*** Opening of Material to process ***

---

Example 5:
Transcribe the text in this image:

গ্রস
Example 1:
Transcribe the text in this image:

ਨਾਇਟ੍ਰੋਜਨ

*** Close of Material to process ***

> **Problem to solve**:
Transcribe each entry exactly as it appears.

> **Result of the exercise**:
---

Example 5:
Transcribe the text in this image:

গ্রস
Example 1:
Transcribe the text in this image:

ਨਾਇਟ੍ਰੋਜਨ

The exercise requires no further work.